The effect of turbulence on traditional wind mill sails is important. They provide extra forces on the sail rods. The question is how do we calculate (using Imcompressable) these turbulance induced forces: gustloading.
At this moment my thinking is:
- I can simulate the airspeed U and k at a certain point in an air flow (the point is where the sail tips would be: so I don’t simulate the sail).
- This provides an idea of the Turbulence Intensity: TI=sqrt(2*k/3)/U
- I take as a formula for the turbulance force gustloading: Fgust:: U^2(1+g*TI)^2
g is the number of sigmas (TIs) one incorporates to determine the gust force. I understand in general g=3.5
- if we remove the steady-state gust force due to the steady-state speed: Fgustnorm:: (1+g*TI)^2
I am not sure if my above thinking is correct. Any ideas/hints/links? THANKS
An additional question is: is the turbulence model (for instance Realizable k-epsilon) accurate enough to provide an idea of these forces?
All the best,
Hi @molen_victor,
Your thinking is on the right track for a preliminary analysis. Using a steady-state simulation to find the turbulence intensity (TI) and then feeding that into an empirical formula is a sound engineering approach to get a good first estimate of the gust loading.

═══

- **Tasks to complete**
1: Answer these questions from the windmill gust-loading thread:
(a) What value does the poster understand g generally takes?
(b) Which turbulence model is named as an example?
(c) According to the reply, what kind of analysis is the poster's thinking on the right track for?
2: Please return the part of the windmill gust-loading thread between "- This provides" and "of these forces?", inclusive.
3: For each statement, say whether it agrees with the windmill gust-loading thread, and quote the words that decide it:
(a) The poster's simulation includes the sail itself.
(b) Turbulence intensity is given as sqrt(2*k/3)/U.
(c) The reply calls the poster's thinking mistaken.

Data excerpts:
═══

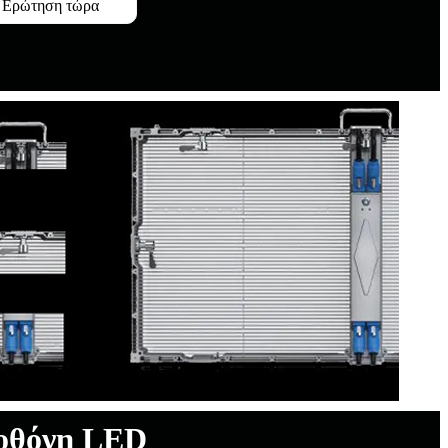
Ερώτηση τώρα
 οθόνη LED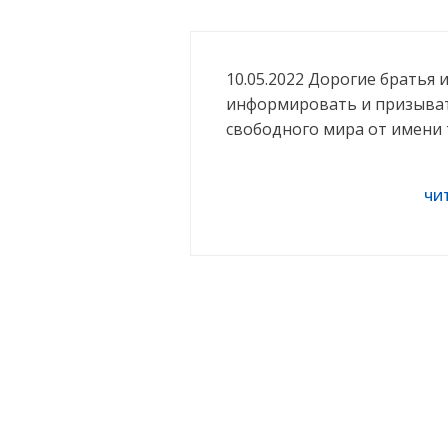
10.05.2022 Дорогие братья и
информировать и призыват
свободного мира от имени 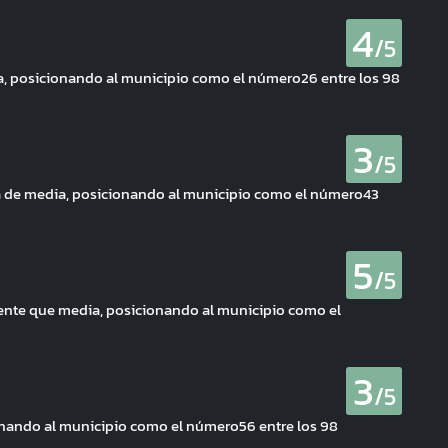
4
/5
ia, posicionando al municipio como el número26 entre los 98
3
/5
rca de media, posicionando al municipio como el número43
5
/5
iente que media, posicionando al municipio como el
3
/5
ionando al municipio como el número56 entre los 98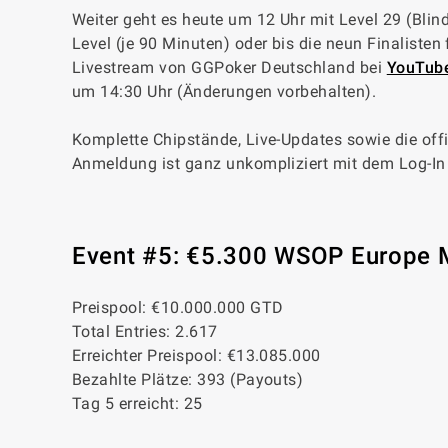
Weiter geht es heute um 12 Uhr mit Level 29 (Bli
Level (je 90 Minuten) oder bis die neun Finaliste
Livestream von GGPoker Deutschland bei
YouTub
um 14:30 Uhr (Änderungen vorbehalten).
Komplette Chipstände, Live-Updates sowie die offi
Anmeldung ist ganz unkompliziert mit dem Log-In
Event #5: €5.300 WSOP Europe 
Preispool: €10.000.000 GTD
Total Entries: 2.617
Erreichter Preispool: €13.085.000
Bezahlte Plätze: 393 (Payouts)
Tag 5 erreicht: 25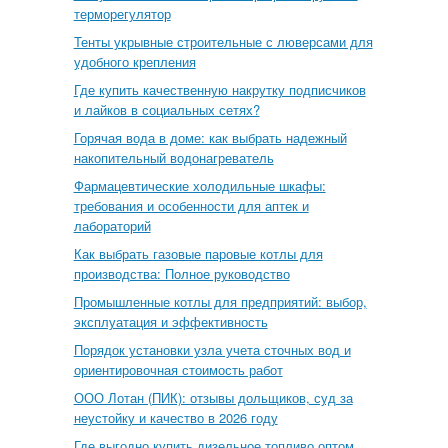
терморегулятор
Тенты укрывные строительные с люверсами для
удобного крепления
Где купить качественную накрутку подписчиков
и лайков в социальных сетях?
Горячая вода в доме: как выбрать надежный
накопительный водонагреватель
Фармацевтические холодильные шкафы:
требования и особенности для аптек и
лабораторий
Как выбрать газовые паровые котлы для
производства: Полное руководство
Промышленные котлы для предприятий: выбор,
эксплуатация и эффективность
Порядок установки узла учета сточных вод и
ориентировочная стоимость работ
ООО Лотан (ПИК): отзывы дольщиков, суд за
неустойку и качество в 2026 году
Где выгодно купить дизельное топливо оптом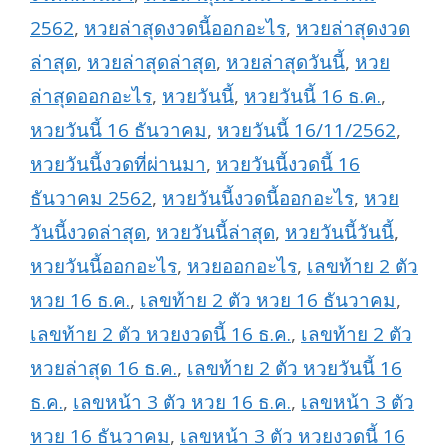
2562
,
หวยล่าสุดงวดนี้ออกอะไร
,
หวยล่าสุดงวด
ล่าสุด
,
หวยล่าสุดล่าสุด
,
หวยล่าสุดวันนี้
,
หวย
ล่าสุดออกอะไร
,
หวยวันนี้
,
หวยวันนี้ 16 ธ.ค.
,
หวยวันนี้ 16 ธันวาคม
,
หวยวันนี้ 16/11/2562
,
หวยวันนี้งวดที่ผ่านมา
,
หวยวันนี้งวดนี้ 16
ธันวาคม 2562
,
หวยวันนี้งวดนี้ออกอะไร
,
หวย
วันนี้งวดล่าสุด
,
หวยวันนี้ล่าสุด
,
หวยวันนี้วันนี้
,
หวยวันนี้ออกอะไร
,
หวยออกอะไร
,
เลขท้าย 2 ตัว
หวย 16 ธ.ค.
,
เลขท้าย 2 ตัว หวย 16 ธันวาคม
,
เลขท้าย 2 ตัว หวยงวดนี้ 16 ธ.ค.
,
เลขท้าย 2 ตัว
หวยล่าสุด 16 ธ.ค.
,
เลขท้าย 2 ตัว หวยวันนี้ 16
ธ.ค.
,
เลขหน้า 3 ตัว หวย 16 ธ.ค.
,
เลขหน้า 3 ตัว
หวย 16 ธันวาคม
,
เลขหน้า 3 ตัว หวยงวดนี้ 16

═══

- **Task-by-task answers**
1:
(a) 3.5
(b) Realizable k-epsilon
(c) A preliminary analysis

2:
- This provides an idea of the Turbulence Intensity: TI=sqrt(2*k/3)/U
- I take as a formula for the turbulance force gustloading: Fgust:: U^2(1+g*TI)^2
g is the number of sigmas (TIs) one incorporates to determine the gust force. I understand in general g=3.5
- if we remove the steady-state gust force due to the steady-state speed: Fgustnorm:: (1+g*TI)^2
I am not sure if my above thinking is correct. Any ideas/hints/links? THANKS
An additional question is: is the turbulence model (for instance Realizable k-epsilon) accurate enough to provide an idea of these forces?

3:
(a) No: "so I don’t simulate the sail"
(b) Yes: "TI=sqrt(2*k/3)/U"
(c) No: "Your thinking is on the right track for a preliminary analysis."